(DATA LISTING begins)

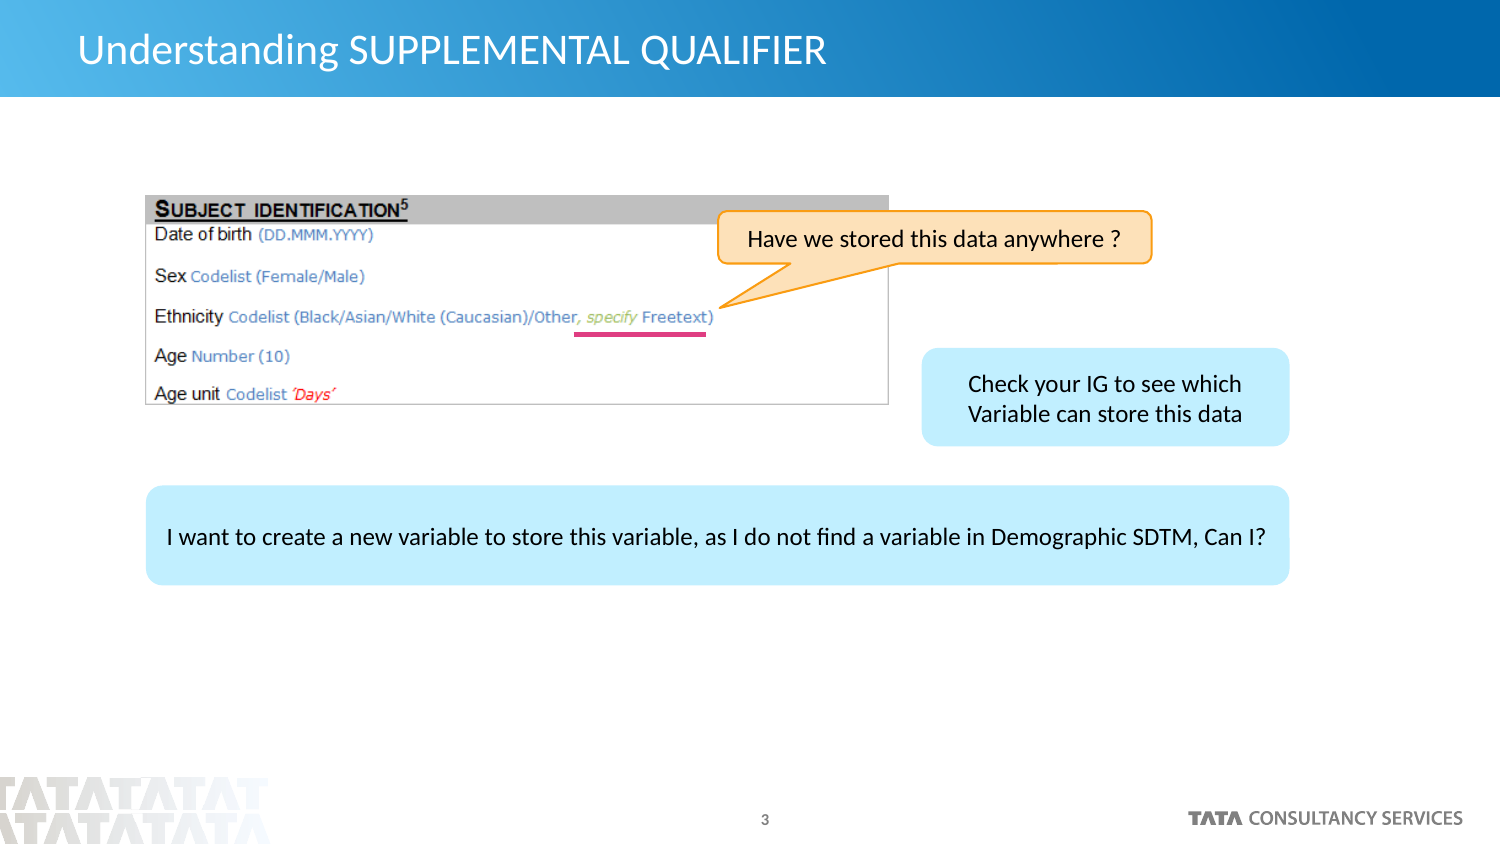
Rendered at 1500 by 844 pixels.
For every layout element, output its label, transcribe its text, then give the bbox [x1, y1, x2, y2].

text_box Have we stored this data anywhere ? [894, 208, 1154, 267]
title Understanding SUPPLEMENTAL QUALIFIER [66, 7, 1463, 87]
text_box Check your IG to see which Variable can store this data [919, 345, 1292, 449]
picture [145, 195, 889, 406]
text_box I want to create a new variable to store this variable, as I do not find a variable in Demographic SDTM, Can I? [143, 483, 1292, 588]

(DATA LISTING ends)

**WRITTEN TASK:**
An exact copy of the listing above, minus its pictures, is what is needed here.

**RESPONSE TO THIS TASK:**
Rendered at 1500 by 844 pixels.
For every layout element, output its label, transcribe its text, then give the bbox [x1, y1, x2, y2].

text_box Have we stored this data anywhere ? [894, 208, 1154, 267]
title Understanding SUPPLEMENTAL QUALIFIER [66, 7, 1463, 87]
text_box Check your IG to see which Variable can store this data [919, 345, 1292, 449]
picture [145, 195, 889, 406]
text_box I want to create a new variable to store this variable, as I do not find a variable in Demographic SDTM, Can I? [143, 483, 1292, 588]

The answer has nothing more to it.